Task statement: Search the listing below, and show each line that includes the word "tail".

Available data:
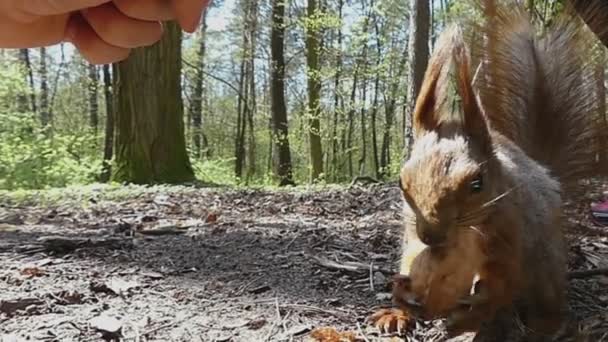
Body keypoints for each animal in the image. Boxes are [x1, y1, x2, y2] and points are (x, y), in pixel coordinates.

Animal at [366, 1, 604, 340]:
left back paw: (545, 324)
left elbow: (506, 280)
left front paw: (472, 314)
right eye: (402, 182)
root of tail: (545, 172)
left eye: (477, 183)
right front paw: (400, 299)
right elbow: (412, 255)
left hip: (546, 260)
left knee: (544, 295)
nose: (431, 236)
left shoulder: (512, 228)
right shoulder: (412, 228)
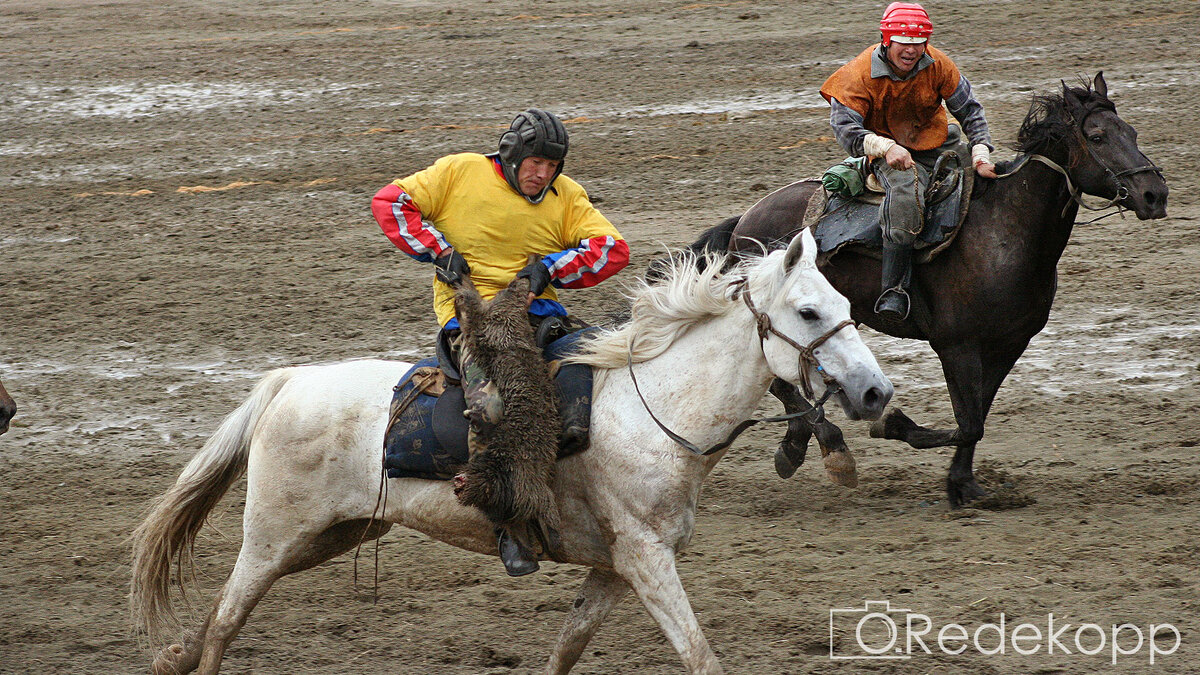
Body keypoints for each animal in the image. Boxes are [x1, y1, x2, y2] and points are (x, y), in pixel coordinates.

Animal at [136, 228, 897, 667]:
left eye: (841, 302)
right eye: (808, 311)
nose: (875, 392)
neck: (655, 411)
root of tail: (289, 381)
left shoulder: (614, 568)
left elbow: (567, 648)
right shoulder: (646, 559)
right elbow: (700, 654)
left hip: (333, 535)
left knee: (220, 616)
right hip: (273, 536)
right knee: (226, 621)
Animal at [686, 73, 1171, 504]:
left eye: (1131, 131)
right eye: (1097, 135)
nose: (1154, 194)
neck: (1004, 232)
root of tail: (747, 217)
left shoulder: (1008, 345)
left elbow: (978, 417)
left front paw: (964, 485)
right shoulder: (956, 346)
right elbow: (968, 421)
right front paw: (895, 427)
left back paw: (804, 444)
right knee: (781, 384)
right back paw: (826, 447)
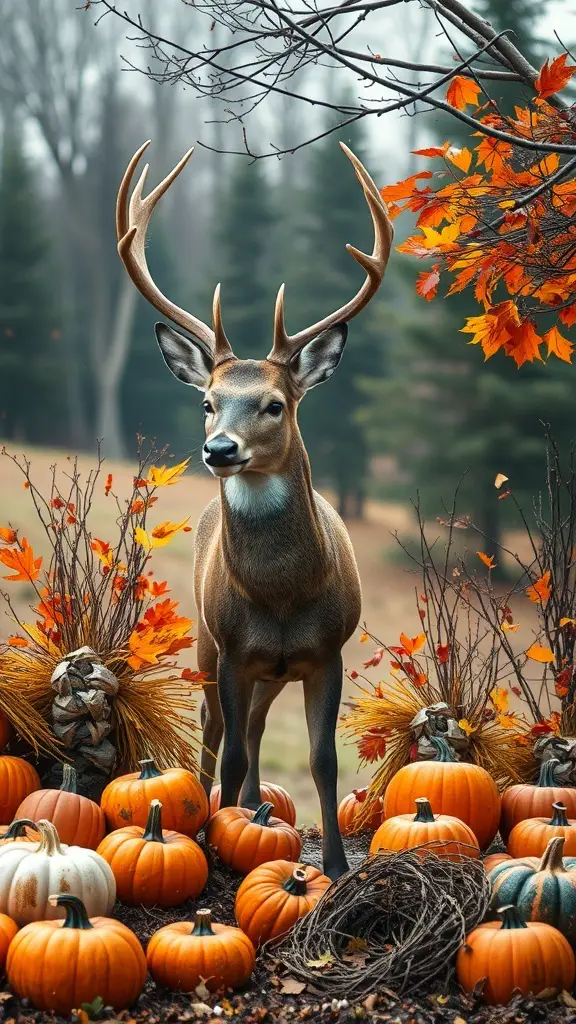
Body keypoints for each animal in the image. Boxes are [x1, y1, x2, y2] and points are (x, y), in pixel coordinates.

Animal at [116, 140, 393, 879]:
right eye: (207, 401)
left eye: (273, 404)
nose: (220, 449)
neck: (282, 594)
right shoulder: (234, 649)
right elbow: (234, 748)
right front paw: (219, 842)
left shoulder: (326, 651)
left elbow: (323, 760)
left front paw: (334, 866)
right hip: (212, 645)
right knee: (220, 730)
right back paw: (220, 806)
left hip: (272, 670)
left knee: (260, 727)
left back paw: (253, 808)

Exercise result:
root of tail: (545, 172)
root of tail: (289, 381)
root of tail: (747, 217)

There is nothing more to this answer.